Life savers. Believe it or not, butter rum flavor Life Savers hard candy actually contains real butter. Unless you knew this, you could go through a dozen or more flavors and think they were all lactose-free, as Jonathan apparently did. I've read so many ingredients lists in my life that I happen to know of this exception.

Bread. Lots of different breads. Some, like real French or Italian breads or Jewish ryes, are bound to be lactose-free. Most commercial varieties will contain some lactose.

Jelly. Most commercial jellies will be lactose-free. I don't know of any exceptions, but I could be surprised by one tomorrow.

Processed hamburger. I honestly don't know why this is listed as having lactose. Cheeseburgers, sure. Hamburger buns, possibly. But the hamburger itself? And what does "processed" mean? I suppose some grills might use a butter-based product for frying, but oil is cheaper and more likely. Pure hamburg should be lactose free.

Marshmallows. Should be lactose-free.

French fries. Many years ago, the warning lists giving foods with lactose in them would often include french fries. I found out they did this because commercial french fries are sprayed with sugar that browns when cooked to give them that good golden appearance. That sugar is uniformly dextrose, however, a different sugar than lactose. I've never come across a real world example of lactose being used as a browning agent for french fries. That's true for all true cut-from-the-potato fries. Supermarkets and fast food restaurants are not necessarily that simple. Some flavored fries may, as with potato chips, have a dairy-based flavor added or be made of chopped, formed, processed potatoes that use some dairy as a flavoring or cooking ingredient.

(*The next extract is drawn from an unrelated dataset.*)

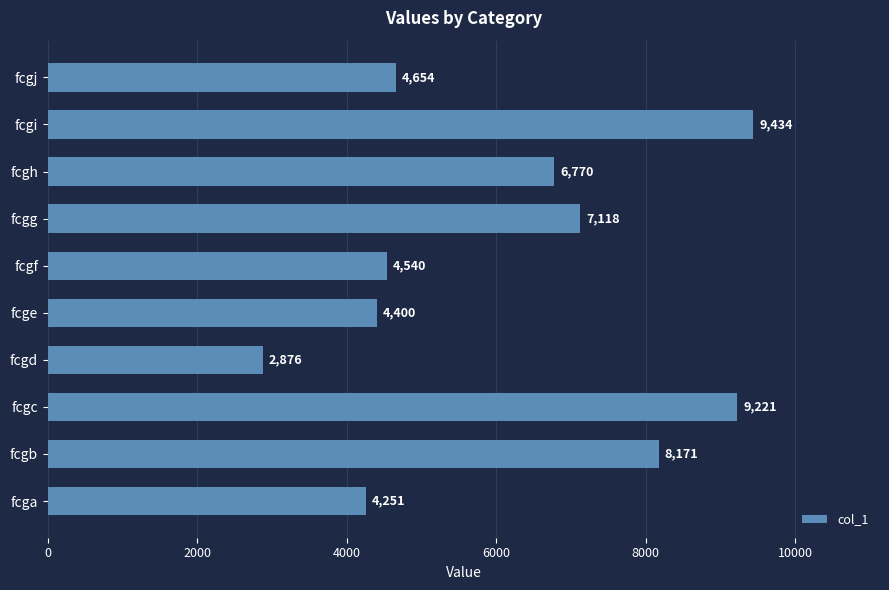

Rank the categories by value from lowest to highest.

fcgd, fcga, fcge, fcgf, fcgj, fcgh, fcgg, fcgb, fcgc, fcgi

Life is unfortunately not as simple as Middle School. Being aware that lactose may lurk in all sorts of products is a lesson that's a terrific one to drill into all kids with lactose intolerance or milk allergies. The complications of food processing science may take a bit longer to fully understand. Either way, reading the ingredients lists or asking waiters or serving staff are musts.

And thanks to Jonathan Peterson for coming up with such a useful teaching opportunity. Sorry to be such a tough grader.